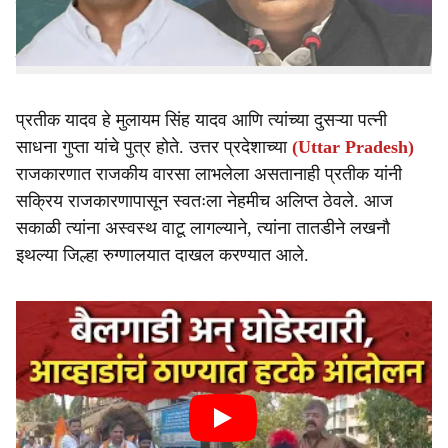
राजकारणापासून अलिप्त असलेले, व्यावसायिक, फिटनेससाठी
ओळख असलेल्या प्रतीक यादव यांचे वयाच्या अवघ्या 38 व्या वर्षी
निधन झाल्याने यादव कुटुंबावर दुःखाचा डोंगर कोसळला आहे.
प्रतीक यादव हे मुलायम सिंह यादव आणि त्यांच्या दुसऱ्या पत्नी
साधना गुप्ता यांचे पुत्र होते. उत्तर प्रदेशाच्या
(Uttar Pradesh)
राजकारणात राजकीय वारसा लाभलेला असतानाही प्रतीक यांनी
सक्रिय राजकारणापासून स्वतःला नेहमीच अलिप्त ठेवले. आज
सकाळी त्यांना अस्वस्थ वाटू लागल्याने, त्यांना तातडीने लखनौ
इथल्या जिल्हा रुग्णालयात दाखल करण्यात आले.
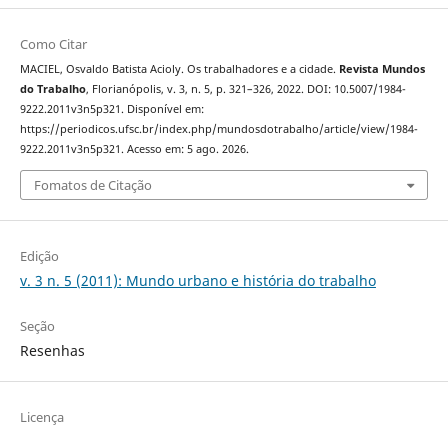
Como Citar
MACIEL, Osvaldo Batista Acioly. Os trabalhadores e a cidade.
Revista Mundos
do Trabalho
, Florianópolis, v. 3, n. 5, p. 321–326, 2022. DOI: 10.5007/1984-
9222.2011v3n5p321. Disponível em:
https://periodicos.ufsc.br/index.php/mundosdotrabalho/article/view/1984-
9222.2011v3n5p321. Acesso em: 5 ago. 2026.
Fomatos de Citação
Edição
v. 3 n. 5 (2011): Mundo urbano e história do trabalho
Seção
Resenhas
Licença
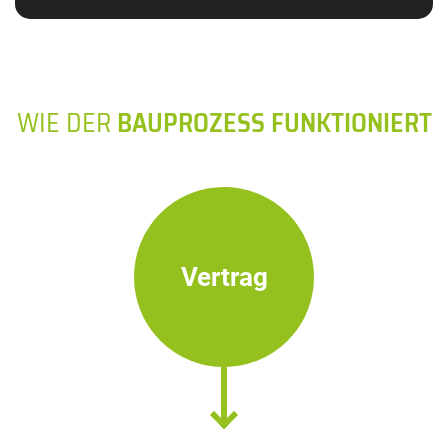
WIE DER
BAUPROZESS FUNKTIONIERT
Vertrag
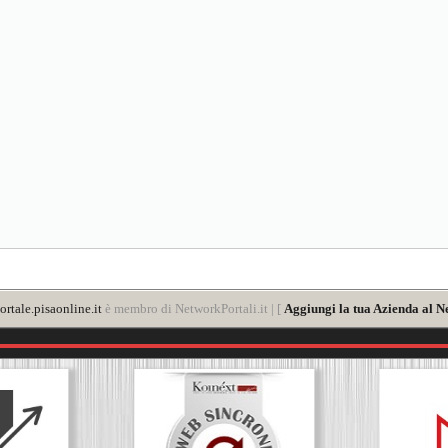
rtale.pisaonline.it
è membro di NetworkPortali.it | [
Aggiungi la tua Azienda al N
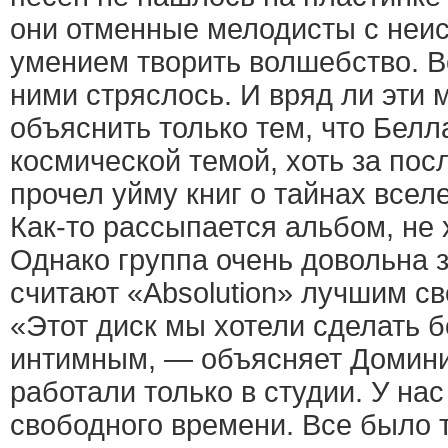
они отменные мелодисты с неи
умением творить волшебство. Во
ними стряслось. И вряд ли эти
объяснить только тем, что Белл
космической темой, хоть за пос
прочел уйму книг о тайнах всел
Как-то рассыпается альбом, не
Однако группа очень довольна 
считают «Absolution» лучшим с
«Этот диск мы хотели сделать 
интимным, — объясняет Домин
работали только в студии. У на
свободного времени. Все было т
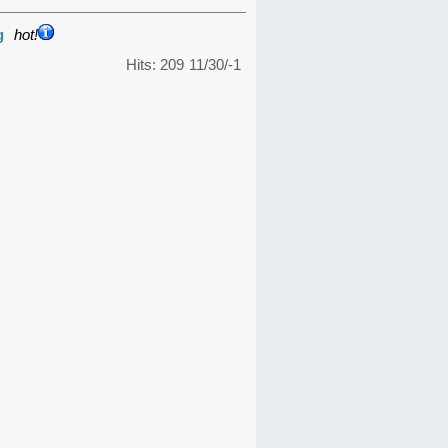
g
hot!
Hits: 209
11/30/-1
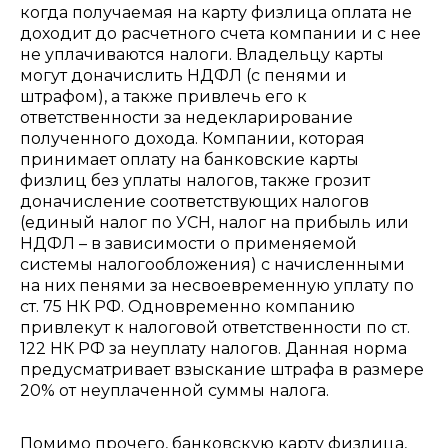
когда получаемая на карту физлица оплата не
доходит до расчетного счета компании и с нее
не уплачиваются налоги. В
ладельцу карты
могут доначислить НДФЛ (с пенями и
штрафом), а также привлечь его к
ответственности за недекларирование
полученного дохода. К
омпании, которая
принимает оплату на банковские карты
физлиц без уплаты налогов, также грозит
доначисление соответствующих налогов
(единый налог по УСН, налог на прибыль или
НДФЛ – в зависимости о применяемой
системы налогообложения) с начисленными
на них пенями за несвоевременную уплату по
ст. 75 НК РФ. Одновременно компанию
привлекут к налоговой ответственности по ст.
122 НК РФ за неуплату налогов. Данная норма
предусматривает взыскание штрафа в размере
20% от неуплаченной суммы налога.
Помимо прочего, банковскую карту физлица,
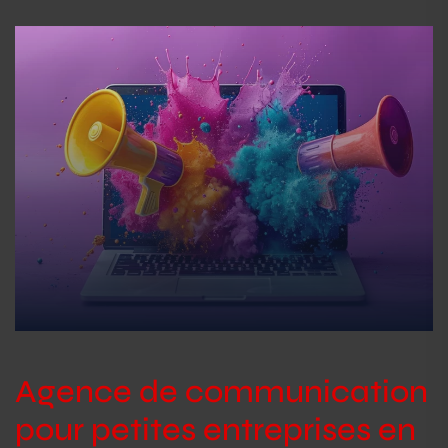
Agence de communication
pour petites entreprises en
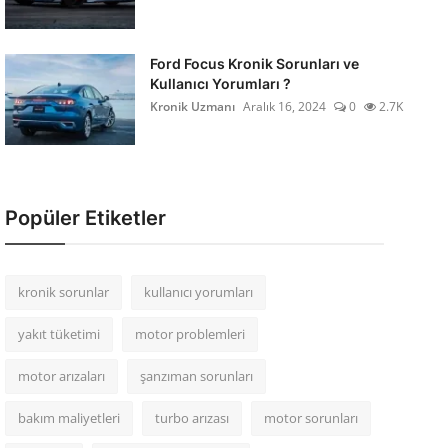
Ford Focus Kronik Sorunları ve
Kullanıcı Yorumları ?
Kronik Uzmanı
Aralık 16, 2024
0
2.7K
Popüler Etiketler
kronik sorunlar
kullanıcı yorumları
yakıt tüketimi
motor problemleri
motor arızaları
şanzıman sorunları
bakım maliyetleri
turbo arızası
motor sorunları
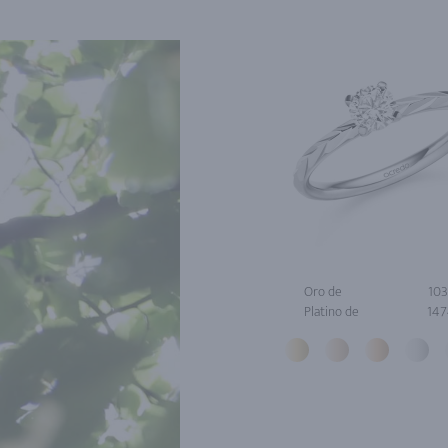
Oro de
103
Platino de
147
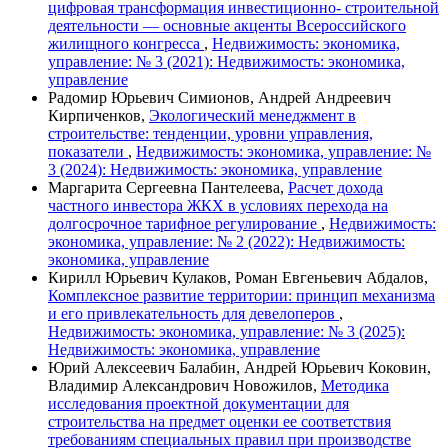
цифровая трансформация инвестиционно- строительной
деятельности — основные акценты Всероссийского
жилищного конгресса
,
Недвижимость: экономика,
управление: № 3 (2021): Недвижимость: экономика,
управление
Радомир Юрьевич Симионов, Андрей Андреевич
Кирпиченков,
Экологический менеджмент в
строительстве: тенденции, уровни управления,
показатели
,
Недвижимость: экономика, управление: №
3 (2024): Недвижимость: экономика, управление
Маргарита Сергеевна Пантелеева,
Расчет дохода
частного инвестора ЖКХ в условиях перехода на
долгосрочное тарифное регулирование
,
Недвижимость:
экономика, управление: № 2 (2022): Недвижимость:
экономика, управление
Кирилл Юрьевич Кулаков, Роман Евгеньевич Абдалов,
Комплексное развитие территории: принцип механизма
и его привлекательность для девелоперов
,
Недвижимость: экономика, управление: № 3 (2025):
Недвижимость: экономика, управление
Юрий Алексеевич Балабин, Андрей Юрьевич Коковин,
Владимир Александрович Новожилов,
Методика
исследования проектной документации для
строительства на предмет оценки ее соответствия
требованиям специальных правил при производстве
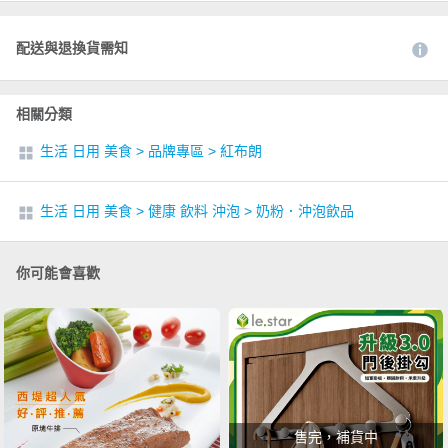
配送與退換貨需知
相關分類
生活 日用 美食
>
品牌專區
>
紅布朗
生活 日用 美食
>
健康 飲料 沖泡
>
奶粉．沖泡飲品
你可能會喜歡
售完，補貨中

→ What the task asks
All of the data above should be printed again exactly, though none of the pictures belong in the copy.

→ Output of the task
राजकारणापासून अलिप्त असलेले, व्यावसायिक, फिटनेससाठी
ओळख असलेल्या प्रतीक यादव यांचे वयाच्या अवघ्या 38 व्या वर्षी
निधन झाल्याने यादव कुटुंबावर दुःखाचा डोंगर कोसळला आहे.
प्रतीक यादव हे मुलायम सिंह यादव आणि त्यांच्या दुसऱ्या पत्नी
साधना गुप्ता यांचे पुत्र होते. उत्तर प्रदेशाच्या
(Uttar Pradesh)
राजकारणात राजकीय वारसा लाभलेला असतानाही प्रतीक यांनी
सक्रिय राजकारणापासून स्वतःला नेहमीच अलिप्त ठेवले. आज
सकाळी त्यांना अस्वस्थ वाटू लागल्याने, त्यांना तातडीने लखनौ
इथल्या जिल्हा रुग्णालयात दाखल करण्यात आले.
Como Citar
MACIEL, Osvaldo Batista Acioly. Os trabalhadores e a cidade.
Revista Mundos
do Trabalho
, Florianópolis, v. 3, n. 5, p. 321–326, 2022. DOI: 10.5007/1984-
9222.2011v3n5p321. Disponível em:
https://periodicos.ufsc.br/index.php/mundosdotrabalho/article/view/1984-
9222.2011v3n5p321. Acesso em: 5 ago. 2026.
Fomatos de Citação
Edição
v. 3 n. 5 (2011): Mundo urbano e história do trabalho
Seção
Resenhas
Licença
WIE DER
BAUPROZESS FUNKTIONIERT
Vertrag
rtale.pisaonline.it
è membro di NetworkPortali.it | [
Aggiungi la tua Azienda al N
они отменные мелодисты с неи
умением творить волшебство. Во
ними стряслось. И вряд ли эти
объяснить только тем, что Белл
космической темой, хоть за пос
прочел уйму книг о тайнах всел
Как-то рассыпается альбом, не
Однако группа очень довольна 
считают «Absolution» лучшим с
«Этот диск мы хотели сделать 
интимным, — объясняет Домин
работали только в студии. У на
свободного времени. Все было т
g
hot!
Hits: 209
11/30/-1
когда получаемая на карту физлица оплата не
доходит до расчетного счета компании и с нее
не уплачиваются налоги. В
ладельцу карты
могут доначислить НДФЛ (с пенями и
штрафом), а также привлечь его к
ответственности за недекларирование
полученного дохода. К
омпании, которая
принимает оплату на банковские карты
физлиц без уплаты налогов, также грозит
доначисление соответствующих налогов
(единый налог по УСН, налог на прибыль или
НДФЛ – в зависимости о применяемой
системы налогообложения) с начисленными
на них пенями за несвоевременную уплату по
ст. 75 НК РФ. Одновременно компанию
привлекут к налоговой ответственности по ст.
122 НК РФ за неуплату налогов. Данная норма
предусматривает взыскание штрафа в размере
20% от неуплаченной суммы налога.
Помимо прочего, банковскую карту физлица,
Agence de communication
pour petites entreprises en
Ford Focus Kronik Sorunları ve
Kullanıcı Yorumları ?
Kronik Uzmanı
Aralık 16, 2024
0
2.7K
Popüler Etiketler
kronik sorunlar
kullanıcı yorumları
yakıt tüketimi
motor problemleri
motor arızaları
şanzıman sorunları
bakım maliyetleri
turbo arızası
motor sorunları
Oro de
103
Platino de
147
цифровая трансформация инвестиционно- строительной
деятельности — основные акценты Всероссийского
жилищного конгресса
,
Недвижимость: экономика,
управление: № 3 (2021): Недвижимость: экономика,
управление
Радомир Юрьевич Симионов, Андрей Андреевич
Кирпиченков,
Экологический менеджмент в
строительстве: тенденции, уровни управления,
показатели
,
Недвижимость: экономика, управление: №
3 (2024): Недвижимость: экономика, управление
Маргарита Сергеевна Пантелеева,
Расчет дохода
частного инвестора ЖКХ в условиях перехода на
долгосрочное тарифное регулирование
,
Недвижимость:
экономика, управление: № 2 (2022): Недвижимость:
экономика, управление
Кирилл Юрьевич Кулаков, Роман Евгеньевич Абдалов,
Комплексное развитие территории: принцип механизма
и его привлекательность для девелоперов
,
Недвижимость: экономика, управление: № 3 (2025):
Недвижимость: экономика, управление
Юрий Алексеевич Балабин, Андрей Юрьевич Коковин,
Владимир Александрович Новожилов,
Методика
исследования проектной документации для
строительства на предмет оценки ее соответствия
требованиям специальных правил при производстве
配送與退換貨需知
相關分類
生活 日用 美食
>
品牌專區
>
紅布朗
生活 日用 美食
>
健康 飲料 沖泡
>
奶粉．沖泡飲品
你可能會喜歡
售完，補貨中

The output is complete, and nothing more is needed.